Why I hate Cocoapods.

(1) As a general rule I dislike any build system which requires a list of third party libraries to be maintained separate from the source base you’re building.

This violates the rule that you should be able to rebuild your source kit at any time so long as you have the compiler tools and the contents of your source repository, and get the exact same executable every time–as part of your source kit is stored elsewhere, in off-line databases stored across the Internet.

(2) Because your libraries are stored elsewhere, unless you are very careful with your configuration settings you cannot know if, in the future when you rebuild your project, you won’t get the exact same application. This makes final testing impossible because you cannot know the code you compile when you build for shipping your product is the exact same as the code you compiled when entering the final QA phase.

(3) Cocoapods in particular works by manipulating the settings file and project files of your project in invisible ways. I currently have a project where Cocoapods broke my ability to view inspectable views, and it required some fairly obscure setting hacking.

Unless a tool like Cocoapods is built into Xcode and is made an integral element of the Xcode ecosystem as it ships from Apple (as Gradle is a part of Android Studio), it is inevitable that future releases of Xcode will be broken by Cocoapods, and broken in ways which are nearly impossible for all but the most skilled hacker (or user of Google Search) to resolve.

(4) There is an entire mentality that has evolved around Cocoapods and Maven and other such library management tools that if you don’t have at least a dozen different libraries included in your project, you’re not engaged in software engineering.

I’ve seen projects which didn’t need a single third-party library, and once I handed them off to someone else (or worse, in one project, another developer started working on the code I was working on without management telling me he immediately gutted a bunch of my working code and replaced it with a handful of third party libraries that added nothing to the party.

Now it’s not to say there aren’t a lot of very good third party libraries. In the past I’ve used SLRevealViewController and iCarousel with great success. But in both cases I’ve simply downloaded the class which provides the implementation and included the sources directly into my application.

But I’ve also seen people include libraries which may have been useful during the iOS 4 era but which provide little value over the existing iOS 7/8 API. For example, there are plenty of network libraries which provide threaded networking access–nearly a necessity when the only APIs available to users to do HTTP requests was the event-driven version of NSURLConnect class, which required an intelligent implementation of NSURLConnectionDataDelegate, or rolling your own calls using Berkeley Sockets and POSIX Threads.

However, today we have Grand Central Dispatch and, when combined with the synchronous version of NSURLConnect, can make downloading a request from a remote server as simple as:

	dispatch_async(dispatch_get_global_queue(DISPATCH_QUEUE_PRIORITY_DEFAULT, 0), ^{
		NSURLRequest *req = [[NSURLRequest requestWithURL:[NSURL URLWithString:@"http://www.google.com"]];
		NSData *data = [NSURLConnection sendSynchronousRequest:req returningResponse:nil error:nil];
		dispatch_async(dispatch_get_main_queue(), ^{
			[self processResult:data];
		});
	});

Do we need CocoaAsyncSocket anymore? FXBlurView given that the current iOS tools do not build before iOS 7? Do we need the other various iOS networking solutions given that it now takes 6 lines of code to perform an asynchronous network connection?

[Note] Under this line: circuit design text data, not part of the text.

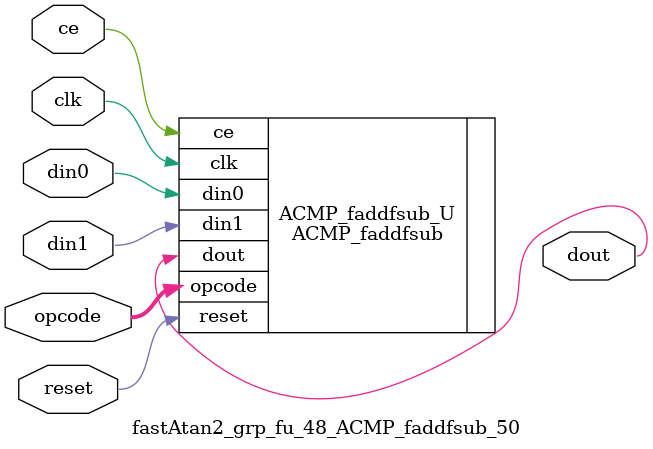
<source format=v>

`timescale 1 ns / 1 ps
module fastAtan2_grp_fu_48_ACMP_faddfsub_50(
    clk,
    reset,
    ce,
    din0,
    din1,
    opcode,
    dout);

parameter ID = 32'd1;
parameter NUM_STAGE = 32'd1;
parameter din0_WIDTH = 32'd1;
parameter din1_WIDTH = 32'd1;
parameter dout_WIDTH = 32'd1;
input clk;
input reset;
input ce;
input[din0_WIDTH - 1:0] din0;
input[din1_WIDTH - 1:0] din1;
input[2 - 1:0] opcode;
output[dout_WIDTH - 1:0] dout;



ACMP_faddfsub #(
.ID( ID ),
.NUM_STAGE( 4 ),
.din0_WIDTH( din0_WIDTH ),
.din1_WIDTH( din1_WIDTH ),
.dout_WIDTH( dout_WIDTH ))
ACMP_faddfsub_U(
    .clk( clk ),
    .reset( reset ),
    .ce( ce ),
    .din0( din0 ),
    .din1( din1 ),
    .dout( dout ),
    .opcode( opcode ));

endmodule

</source>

And really, do we need SLRevealViewController? The problem with the UI design that SLRevealViewController allows you to implement makes the problem of “discoverability” hard for users: by hiding a screen in a non-obvious place, it makes it hard for users to know what he can do with his app–which is why Facebook’s mobile app, which first promoted the side bar model that SLRevealUserController implements, has moved away from that design in favor of a standard UITabBarController. (Yes, they’ve kept the same UI element with the list of users on-line hidden on a right-side reveal bar–but frankly that could have also been handled by a simple navigation controller push.)

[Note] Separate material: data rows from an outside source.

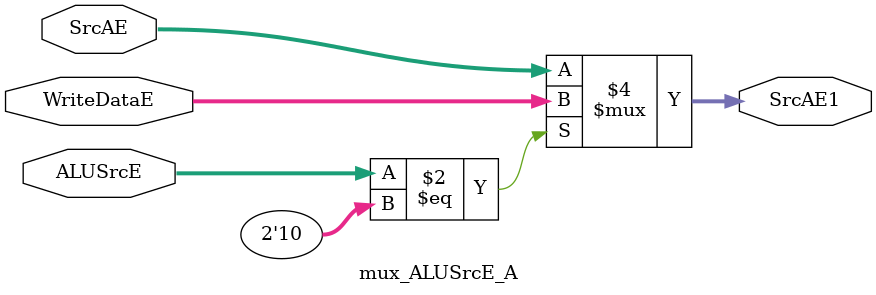
<source format=v>
`timescale 1ns / 1ps
module mux_ALUSrcE_A(
	input wire [31:0]SrcAE,
	input wire [31:0]WriteDataE,
	input wire [1:0]ALUSrcE,
	output reg [31:0]SrcAE1
);
	 
	 always@(*)
	 begin
			if(ALUSrcE == 2'b10)
			begin
				SrcAE1 <= WriteDataE;
			end
			else
			begin
				SrcAE1 <= SrcAE;
			end
	 end


endmodule
</source>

By the way, Maven is worse, as is the entire Java ecosystem: I’ve seen projects that rely on no less than 50 or so third party libraries–which creates an inherently fragile application in that all of those libraries must be compatible with the other libraries in the collection. And all it takes are two of those 50 or so which require completely different and incompatible versions of a third party library–which I’ve seen, when two libraries suddenly required completely different versions of the same JSON parser library.

(Ironically, the incompatible third party library which triggered this issue was a replacement of Java’s built in logging facility. So we had a completely broken and somewhat unstable build simply because some developer working on the project wanted a few more bells and whistles with an internal logging tool that was not actually used in production.)

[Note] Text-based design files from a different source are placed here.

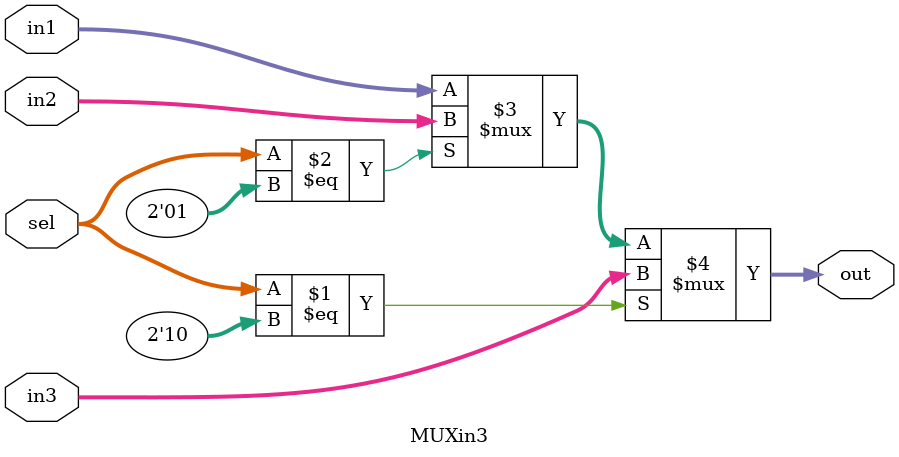
<source format=sv>
`timescale 1 us/ 1 us
module MUXin3(input [31:0]in1,in2,in3,input [1:0]sel,output [31:0]out);
    assign out=(sel==2)?in3:((sel==1)?in2:in1);
endmodule

</source>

Most programmers out there that I’ve encountered today are “plumbers”; rather than build an application with the features requested they immediately go searching for libraries that implement the features they want and glue them together.

While there is something to be said about that when it comes to doing something that is either tricky (such as what SLRevealViewController does), or which requires integration to a back-end system that you don’t control (such as Google Analytics), it has been my experience that programmers who reduce the problem of programming to finding and snapping together pre-fabricated blocks they barely understand using tools they hardly understand and the most cursory understanding of how components work does not result in the best quality applications.